> _Task brief_: After finding the line with "camera: 25 degrees right, 15 degrees down" in the data below, set down exactly each line through the one with "blue fan [421,398,466,484]", inclusive, and stop there.

> _Entries provided_:
===============
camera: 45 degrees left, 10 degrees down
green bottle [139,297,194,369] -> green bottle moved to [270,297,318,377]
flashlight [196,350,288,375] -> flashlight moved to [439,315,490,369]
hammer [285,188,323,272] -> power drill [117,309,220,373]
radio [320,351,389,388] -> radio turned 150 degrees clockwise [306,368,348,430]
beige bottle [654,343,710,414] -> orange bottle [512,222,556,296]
===============
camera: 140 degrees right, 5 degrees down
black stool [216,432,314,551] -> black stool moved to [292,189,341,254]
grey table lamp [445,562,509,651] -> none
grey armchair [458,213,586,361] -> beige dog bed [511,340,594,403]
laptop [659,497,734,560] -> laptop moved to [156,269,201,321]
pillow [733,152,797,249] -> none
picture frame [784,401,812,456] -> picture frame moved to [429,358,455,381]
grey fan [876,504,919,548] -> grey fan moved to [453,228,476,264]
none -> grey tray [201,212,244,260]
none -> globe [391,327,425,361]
===============
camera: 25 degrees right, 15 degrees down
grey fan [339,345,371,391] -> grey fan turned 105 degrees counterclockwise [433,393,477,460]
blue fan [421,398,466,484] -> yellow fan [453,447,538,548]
===============
> _Reply to the exercise_:
camera: 25 degrees right, 15 degrees down
grey fan [339,345,371,391] -> grey fan turned 105 degrees counterclockwise [433,393,477,460]
blue fan [421,398,466,484] -> yellow fan [453,447,538,548]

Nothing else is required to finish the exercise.